# Microsoft Office Application Help - Excel Help forum > Excel Charting & Pivots >  >  Advice needed for chart/table layout

## Timvdp314

Before I throw my question out there, let me explain the situation.

I work for a chicken farmer who has 3 barns with chickens. Every day the eggs have to be collected and sorted (good, weak or cracked, dirty, too heavy or too light). For each barn, the quantity and quality of the eggs have to be monitored, I chose to do that with Excel. My current layout looks like this, with the data shown per week number: (see attachment).

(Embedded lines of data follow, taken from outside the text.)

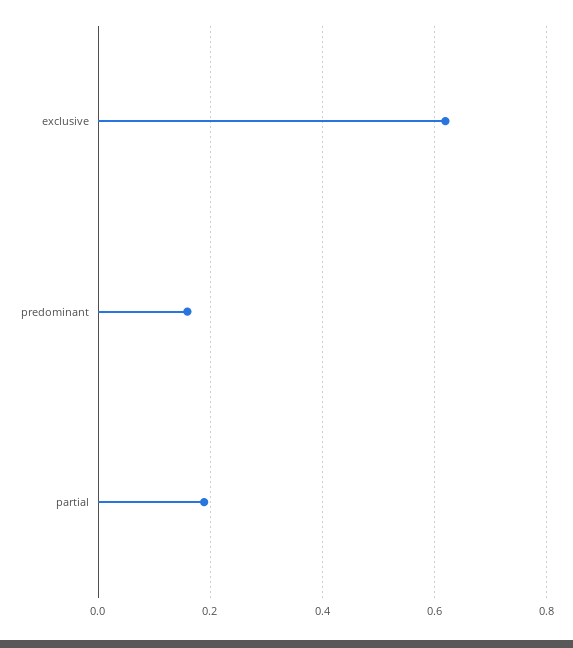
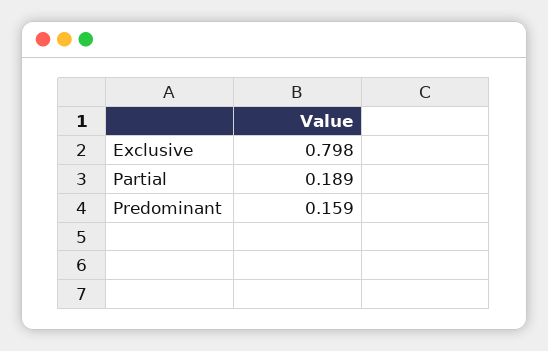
  {
-   "exclusive": 0.62,
+   "exclusive": 0.798,
    "predominant": 0.159,
    "partial": 0.189
  }

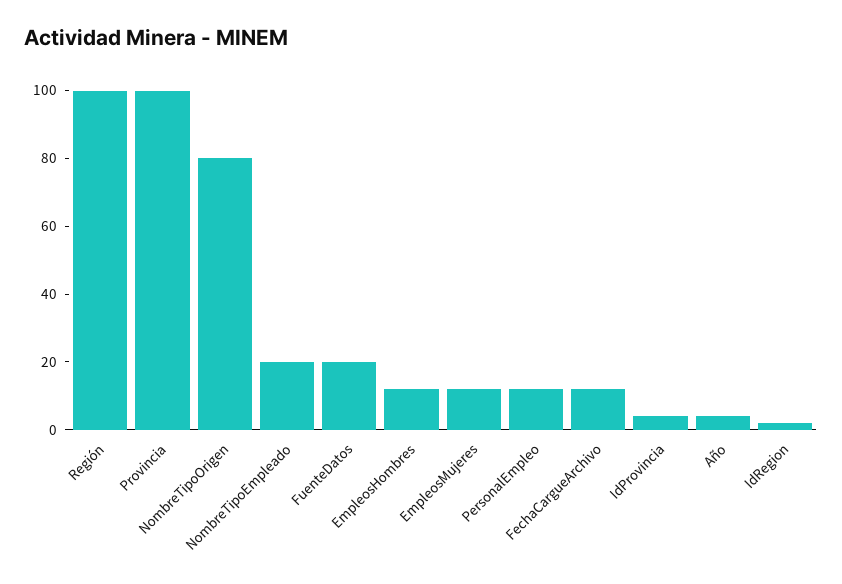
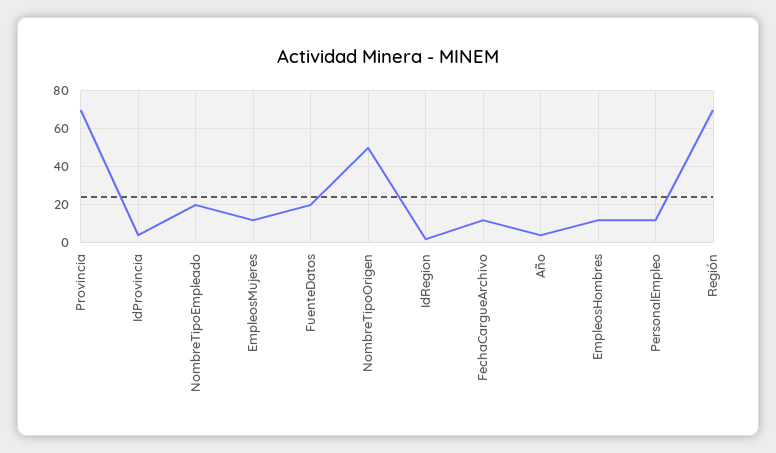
  {
-   "Región": 100,
+   "Región": 70,
-   "Provincia": 100,
+   "Provincia": 70,
-   "NombreTipoOrigen": 80,
+   "NombreTipoOrigen": 50,
    "NombreTipoEmpleado": 20,
    "FuenteDatos": 20,
    "EmpleosHombres": 10,
    "EmpleosMujeres": 10,
    "PersonalEmpleo": 10,
    "FechaCargueArchivo": 10,
    "IdProvincia": 5,
    "Año": 5,
    "IdRegion": 0
  }

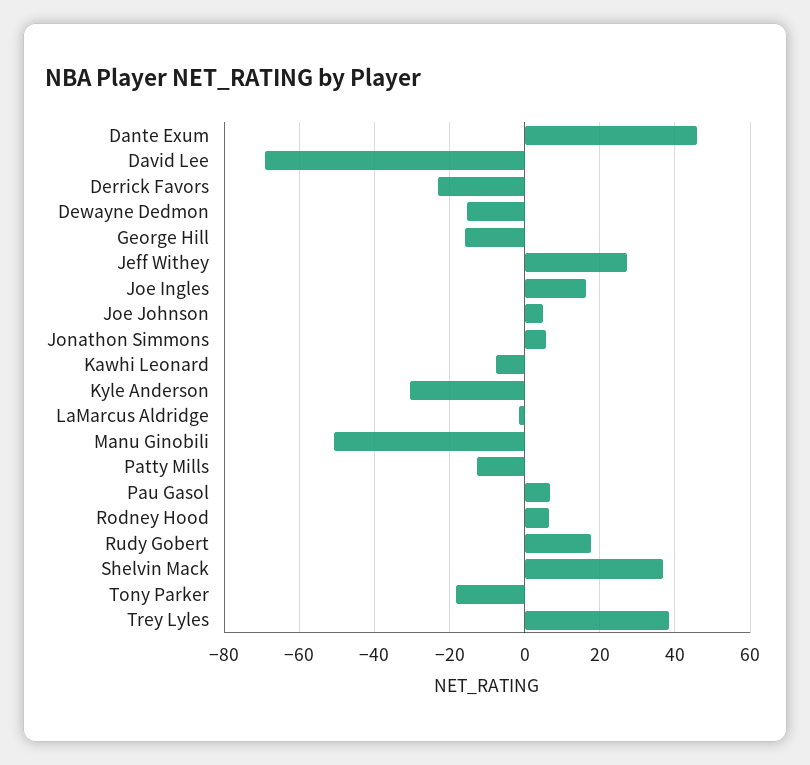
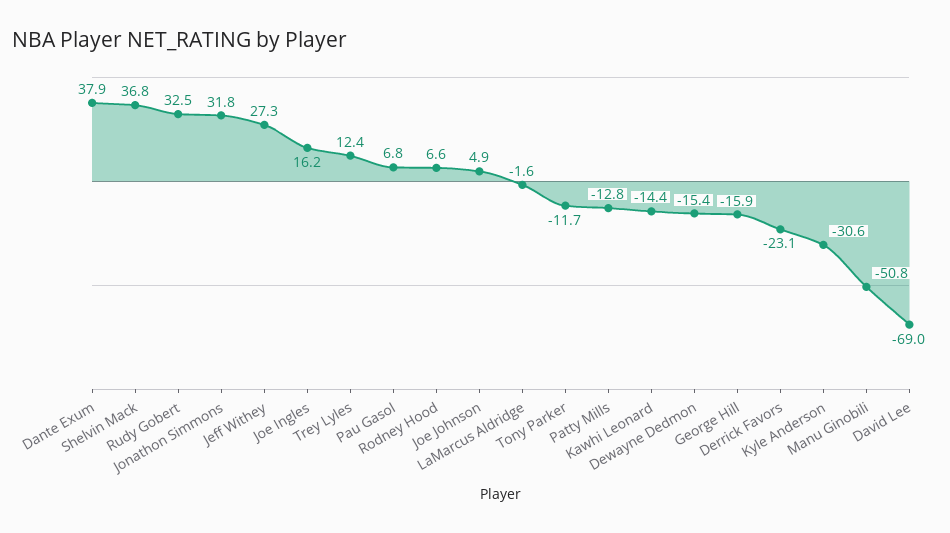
  {
-   "Dante Exum": 46,
+   "Dante Exum": 37.9,
    "David Lee": -69,
    "Derrick Favors": -23.1,
    "Dewayne Dedmon": -15.4,
    "George Hill": -15.9,
    "Jeff Withey": 27.3,
    "Joe Ingles": 16.2,
    "Joe Johnson": 4.9,
-   "Jonathon Simmons": 6,
+   "Jonathon Simmons": 31.8,
-   "Kawhi Leonard": -8,
+   "Kawhi Leonard": -14.4,
    "Kyle Anderson": -30.6,
    "LaMarcus Aldridge": -1.6,
    "Manu Ginobili": -50.8,
    "Patty Mills": -12.8,
    "Pau Gasol": 6.8,
    "Rodney Hood": 6.6,
-   "Rudy Gobert": 18,
+   "Rudy Gobert": 32.5,
    "Shelvin Mack": 36.8,
-   "Tony Parker": -18,
+   "Tony Parker": -11.7,
-   "Trey Lyles": 38
+   "Trey Lyles": 12.4
  }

The top row displays the week numbers, the rows below that are data types, like amount of good eggs, percentage of bad eggs, dirty eggs etc. The barns are color-coded. The button in the top-left corner is assigned a macro that gathers all the data per week. I would like a graph that automatically updates itself once data from a new week is added. I also want to compare certain data types, for example average daily production, egg quality and water intake of the chickens, between each barn. In the past I used the Name Manager to make dynamic ranges, but back then I only had 3 data types per barn, whereas I currently keep track of 10 data types per barn and that number is likely to increase in the future, which makes defining the dynamic ranges rather burdensome. 

So I would like some advice/tips on how to do this. Any ideas/suggestions are welcome. NB: The Excel file is in Dutch, but that shouldn't be a huge problem.

----------